§ PASSAGE PROVIDED:
----------

Contributors Spring 2019

Lisa Boardwine (Illustrator) is an artist living and working in Grundy, Virginia. She is a Signature Artist member of both the Baltimore Watercolor Society and the Virginia Watercolor Society. Her artistic process for the work in this issue involves building up many layers of paint to form a “history,” then peeling or excavating through the layers to reveal what’s underneath.

 

Suzanne Burns (Peeling an Orange and The Hospital) writes both poetry and prose. These two poems appearing in the April issue of r.kv.r.y. appeared first in her full-length poetry collection, Look At All the Colors Hidden Here.

 

Bethany Hunter (A Fundamentalist Girl’s Guide to Cussing) is a recovered fundamentalist who adheres to the old adage that writing is cheaper than therapy. She writes for and about the girl who needed to know she wasn’t that weird and even if she was, she’d have good stories to tell later. Her first essay, “Barbie’s Going to Hell,” was published by The Furious Gazelle and “Behind the Pulpit” is upcoming this spring in The Other Journal.

Chris Jansen (Detox Unit – Day Zero) grew up in a notorious shithole called Albany, Georgia.
H has been a nursing home janitor, a paramedic, an IT guy, and, up until recently, a very dedicated heroin addict. He currently lives in Athens, Georgia, where he teaches boxing and cares for a disinterested guinea pig named Poozybear. He has a degree in molecular biology from the University of Georgia.

Kirsty MacKay (Common Blackberry and The Panamint Range) is a live storyteller who shares ancient stories from the Ohlone people of South Bay. She has been writing poetry for roughly three decades while dealing with chronic issues of depression and anxiety. She considers herself to be a fairly recovered woman who remains, nonetheless, vulnerable.

 

Patricia O’Donnell (The Blue Rigi) is the author of the newly released novel, The Vigilance of Stars. Her other books include the novel Necessary Places, the memoir Waiting to Begin, and the short story collection Gods for Sale, which won the Serena McDonald Kennedy Award. Her short work has appeared in many places, including The New Yorker. She is a professor of Creative Writing in the University of Maine at Farmington’s BFA Program.

----------

§ PROVIDED MATERIAL:

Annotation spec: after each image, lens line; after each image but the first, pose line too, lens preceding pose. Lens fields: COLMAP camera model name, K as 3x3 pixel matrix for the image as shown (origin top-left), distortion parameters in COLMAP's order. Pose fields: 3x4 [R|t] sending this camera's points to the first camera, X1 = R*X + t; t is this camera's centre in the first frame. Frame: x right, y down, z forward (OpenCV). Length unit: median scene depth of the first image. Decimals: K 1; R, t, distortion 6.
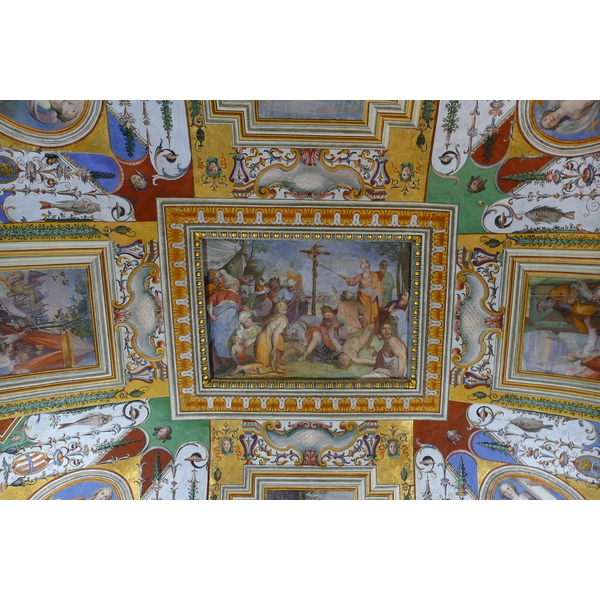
lens RADIAL K [[480.5, 0, 300.0], [0, 480.5, 299.9], [0, 0, 1]] dist [-0.009629, -0.001964]
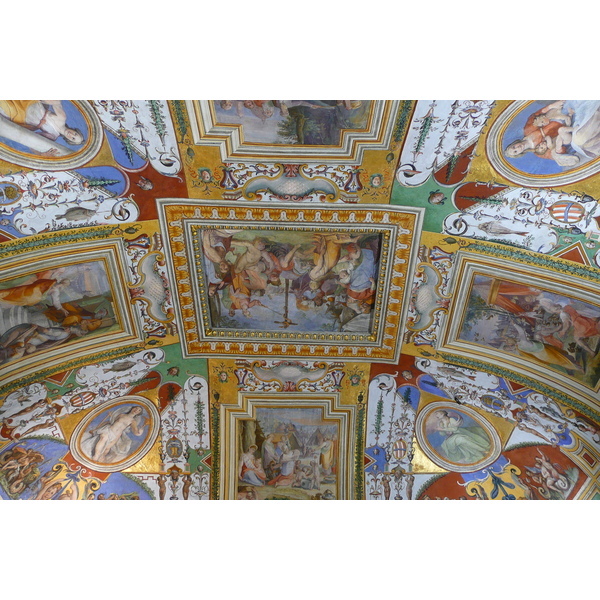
lens RADIAL K [[480.5, 0, 299.9], [0, 480.5, 299.7], [0, 0, 1]] dist [-0.009629, -0.001964]
pose [[-0.999660, -0.013745, -0.022151, 0.023374], [0.025577, -0.681421, -0.731445, 0.913316], [-0.005041, -0.731763, 0.681541, 0.165997]]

----------

§ TASK REQUIREMENTS:
In the Spring 2019 contributors list above, which of Patricia O'Donnell's books won the Serena McDonald Kennedy Award?

§ EXERCISE ANSWER:
Her short story collection Gods for Sale won the Serena McDonald Kennedy Award.